TASK OBJECTIVE:
The data below holds the lines to copy: everything from the line containing "right hip: (154, 676)" to the line containing "right front paw: (251, 429)", both ends included, set down exactly.

*** INPUT ***

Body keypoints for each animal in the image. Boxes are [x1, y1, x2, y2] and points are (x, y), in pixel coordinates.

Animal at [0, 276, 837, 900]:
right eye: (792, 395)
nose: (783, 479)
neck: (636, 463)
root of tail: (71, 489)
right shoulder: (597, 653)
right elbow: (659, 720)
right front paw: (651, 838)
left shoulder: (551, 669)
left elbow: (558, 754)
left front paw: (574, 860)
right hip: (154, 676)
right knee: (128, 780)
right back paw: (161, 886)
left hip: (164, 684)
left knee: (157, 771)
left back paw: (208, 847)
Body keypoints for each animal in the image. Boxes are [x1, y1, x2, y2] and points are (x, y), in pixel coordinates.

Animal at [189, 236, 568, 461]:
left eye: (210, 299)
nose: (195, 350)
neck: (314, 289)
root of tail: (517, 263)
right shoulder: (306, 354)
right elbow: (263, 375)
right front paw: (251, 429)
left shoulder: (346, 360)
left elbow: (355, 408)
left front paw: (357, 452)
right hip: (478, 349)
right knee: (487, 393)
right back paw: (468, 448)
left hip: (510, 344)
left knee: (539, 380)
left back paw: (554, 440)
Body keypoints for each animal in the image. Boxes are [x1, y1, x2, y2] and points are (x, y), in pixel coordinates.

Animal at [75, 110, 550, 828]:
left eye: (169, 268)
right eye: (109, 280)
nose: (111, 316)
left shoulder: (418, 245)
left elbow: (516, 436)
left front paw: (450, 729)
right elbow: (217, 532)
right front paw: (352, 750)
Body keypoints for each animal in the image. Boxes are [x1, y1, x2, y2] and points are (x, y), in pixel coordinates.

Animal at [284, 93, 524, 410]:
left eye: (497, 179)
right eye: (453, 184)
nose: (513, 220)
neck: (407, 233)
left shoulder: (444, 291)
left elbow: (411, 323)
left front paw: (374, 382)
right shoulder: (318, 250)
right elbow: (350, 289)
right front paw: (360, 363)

*** End of INPUT ***

OUTPUT FOR THIS EXERCISE:
right hip: (154, 676)
right knee: (128, 780)
right back paw: (161, 886)
left hip: (164, 684)
left knee: (157, 771)
left back paw: (208, 847)
Body keypoints for each animal in the image. Boxes are [x1, y1, x2, y2] and points are (x, y), in pixel coordinates.

Animal at [189, 236, 568, 461]:
left eye: (210, 299)
nose: (195, 350)
neck: (314, 289)
root of tail: (517, 263)
right shoulder: (306, 354)
right elbow: (263, 375)
right front paw: (251, 429)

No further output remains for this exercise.